- Em 2025, as operações de voo de imigração dos EUA emitiram cerca de 335.876 toneladas de CO₂, com aumento de 88% em relação ao ano anterior; os quatro primeiros meses de 2026 apontam para novo crescimento.
- A análise indica que o aumento dos voos ocorre com deslocamento de migrantes sérios a centros de detenção e deportações para mais de 79 países, ampliando o alcance além de México e América Central.
- Organizações como Human Rights First e AFSC destacam que o incremento das operações eleva não apenas as emissões, mas também o sofrimento de imigrantes e a poluição local em hubs como Phoenix, El Paso, Harlingen e Alexandria.
- O contexto envolve um aumento significativo de detenções e remoções sob a gestão de Donald Trump, com mais de sessenta mil pessoas detidas no início de abril e uma parcela expressiva sem condenação criminal.
- Autoridades de segurança argumentam que o uso de contenção e restrições durante as deportações é padrão e legal, enquanto as organizações observam impactos ambientais e de direitos humanos associados ao atual ritmo de expulsões.
O aumento expressivo de voos de execução de imigração nos EUA elevou significativamente as emissões de carbono associadas. Dados obtidos pelo Guardian, com apoio de HRF e AFSC, mostram que as operações aéreas de ICE cresceram nos últimos dois anos, ampliando o impacto ambiental.

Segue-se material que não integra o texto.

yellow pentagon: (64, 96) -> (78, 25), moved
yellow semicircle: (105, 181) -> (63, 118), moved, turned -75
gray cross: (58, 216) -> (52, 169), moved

Em 2025, as emissões estimadas de CO2 das operações aéreas da ICE chegaram a 335.876 toneladas, um salto de 88% em relação a 2024. Nos primeiros quatro meses de 2026, o ritmo manteve-se, com projeção de aumento anual acima de 2025.
Esses voos transportam centenas de milhares de migrantes para centros de detenção distantes e realizam deportações para dezenas de países. A prática intensifica a poluição local em cidades-polo como Phoenix, El Paso, Harlingen e Alexandria.
A análise foi conduzida pela AFSC, com dados da HRF e metodologia da ICAO, e verificada pelo Guardian. O estudo aponta que o uso de aeronaves dedicadas e, às vezes, de aeronaves militares, aumenta a pegada de carbono associada ao processo.
Entre os impactos locais estão a piora da qualidade do ar e riscos à saúde em comunidades com maior exposição a voos de imigração. A disponibilidade de dados permitiu estimar 139.594 toneladas de CO2 somente nos primeiros quatro meses de 2026.
“Estamos diante de um ciclo onde reduzir imigrantes aumenta a poluição, agravando mudanças climáticas e pressões sanitárias”, afirma Savitri Arvey, pesquisadora da HRF. Ela ressalta o ritmo acelerado das operações.
A gestão de DHS, responsável pela ICE, tem destacado o foco em pessoas consideradas os “piores” criminosos. No entanto, mais de 70% dos detidos até abril não possuíam condenação criminal, e a taxa de repatriação de detentos sem condenação dobrou.
Críticas apontam violações de direitos humanos, como contenção física de migrantes. Organizações citam práticas de embarque com restrições corporais, usadas com frequência em voos de longo percurso, e questionam a legalidade dessas ações.
O desenho atual de operações envolve uma rede de voos fretados, com uso parcial de aeronaves da Guarda Costeira e de companhias internacionais, ampliado por um orçamento de cerca de 205 milhões de dólares para esse fim.
Em várias situações, migrantes são enviados a destinos distantes, incluindo países em conflito ou regimes autocráticos. Houve casos de remessa a cidades do sul do México, distantes de famílias e comunidades, aumentando o tempo de deslocamento e o impacto ambiental.
Em resposta a perguntas, DHS afirmou que a prática de restrição física atende a padrões legais e visa a segurança de migrantes e oficiais. A declaração reforça que o protocolo está alinhado com normas vigentes.
A reportagem destaca que o crescimento das operações ocorreu sob a gestão da segunda gestão de Trump, com expansão de deslocamentos internacionais, incluindo embarques para destinos fora da região. A fim de ampliar a capacidade, o serviço elevou o ritmo de voos.
Dados de detenção indicam que o número de detenidos e a rotatividade de remoções aumentaram nos últimos meses. O protagonismo da política migratória tem sido acompanhado de críticas quanto ao tratamento e ao custo ambiental.
Em resumo, o aumento das operações de ICE tem gerado emissões expressivas de CO2, com impactos tanto climáticos quanto locais. A discussão acompanha questões de direitos humanos e de políticas públicas de imigração e meio ambiente.